Beberapa kepala seribu pasukan di dekatnya dalam hati mengutuk, "Bangsat! Kenapa kau sendiri tak maju, bakar dirimu sampai matang luar dalam..."
Kepala seribu pasukan yang melihat situasi memburuk segera berteriak, "Mundur! Mundur!"
Jika tak segera mundur dan memadamkan api di tubuh mereka, belum sampai ke penginapan pun mereka sudah jadi santapan setan.
Hulda yang melihat pasukannya mundur marah besar, "Jangan mundur! Maju! Serbu terus!"
Tapi siapa yang masih mau mendengarnya, para prajurit hanya memikirkan bagaimana bisa selamat dan lari sekencang-kencangnya. Mata mereka memang merah, tapi bukan karena haus darah, melainkan karena asap yang menyengat.
Begitu berhasil memadamkan api, kepala seribu pasukan itu kini hanya punya lima ratus orang, sisanya hangus terbakar di depan penginapan.
Hulda pun kini kehabisan akal, menahan amarah yang membara, berpikir lama, lalu dengan suara dingin berkata kepada kepala sepuluh ribu pasukan, "Ikuti saranmu!
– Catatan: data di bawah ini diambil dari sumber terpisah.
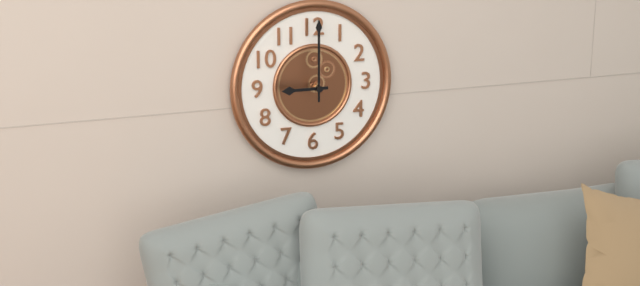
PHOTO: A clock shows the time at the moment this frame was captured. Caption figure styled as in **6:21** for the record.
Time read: **9:00**
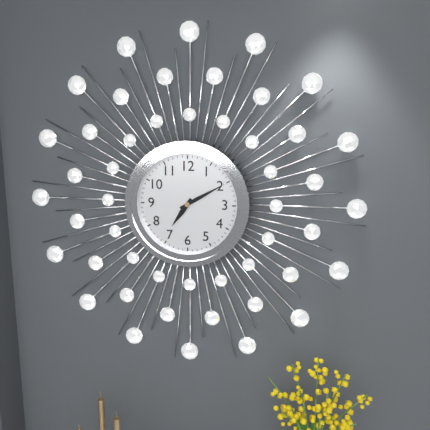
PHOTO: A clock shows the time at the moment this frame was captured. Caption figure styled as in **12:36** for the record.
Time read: **7:10**
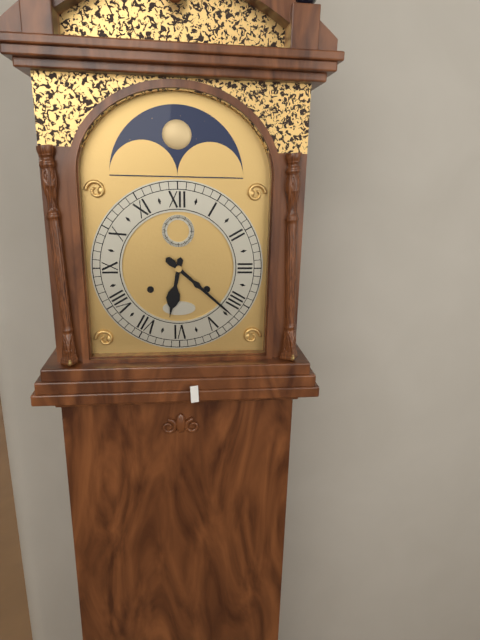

Tinggalkan kuda! Bongkar kereta makanan, jadikan palu penghancur dan pelindung, serang sebagai infantri!"
Kepala sepuluh ribu pasukan itu menarik napas lega, lalu berkata, "Tuan Besar bijaksana, segera akan kulaksanakan!"
Akhirnya, cerdas juga! Andai saja dari tadi mengikuti saranku, lima ratus orang pasti tidak akan jadi korban sia-sia! Tadi kupikir dia akan punya ide buruk lagi.
Di dalam penginapan, Zhao Song dan rekan-rekannya melihat Hulda menghentikan serangan, segera naik ke menara pengawas dan mengamati dari kejauhan.
"Mereka sudah meninggalkan kuda! Sekarang mereka membongkar kereta makanan, tampaknya akan membuat alat penghancur gerbang!"
Wei Cheng berkerut kening, "Jika mereka menyerang sebagai infantri, lubang jebakan dan pedang pemutus kaki kuda kita takkan banyak berguna. Jika gerbang jebol, jumlah mereka jauh lebih banyak, kita mungkin tak dapat bertahan!"
Qi Dahel mengangguk serius, "Hulda memang orang kasar, tapi rupanya bisa juga memikirkan mengubah kavaleri jadi infantri!"
Zhao Song pun menghela napas, "Untuk saat ini, tak ada pilihan selain bertahan sampai bala bantuan tiba."